Melanoma is a cancer to be concerned about because if missed in the early stages it carries an extremely high mortality rate. So any aid to alter the outcome of this disease should be welcomed. Unfortunately awareness campaigns still carry mixed messages and have not influenced the incidence of melanoma. Only early diagnosis has and will continue to alter the prognosis. It may be worthwhile offering Molescreening programmes to school children to identify individuals at risk. Sun exposure in the first 20 years of your life is known to contribute significantly to the development of malignant melanoma (and other forms of skin cancer).

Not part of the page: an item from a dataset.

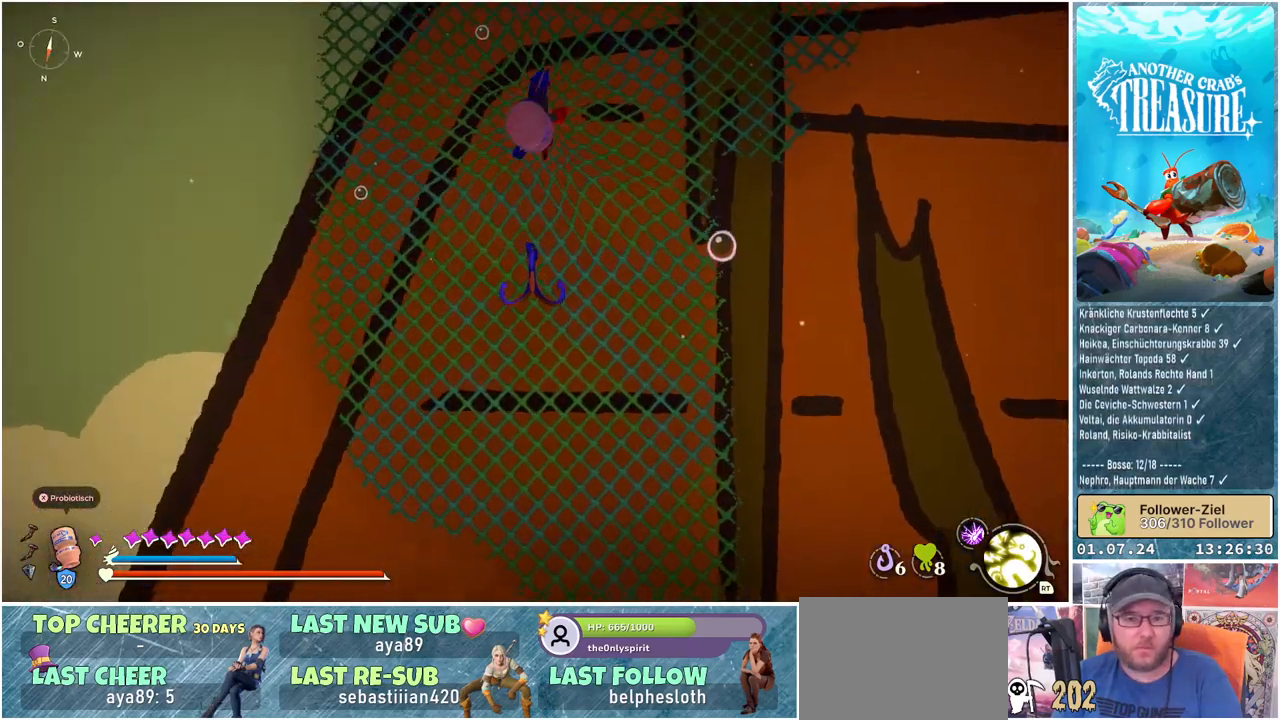
{"buttons": [], "left_stick": "up", "right_stick": "center", "events": []}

Maybe the institution of "walk-in" skin-clinics like they have in Le. Australia would also improve the early diagnosis. The population needs to be educated and clinicians need to be trained and equipped to take on the cheap breitling task of a "Mole-patrol". High risk individuals should be followed up by a specialist with an interest in melanoma management and patients with an existing melanoma should ideally be managed with the support from a melanoma centre.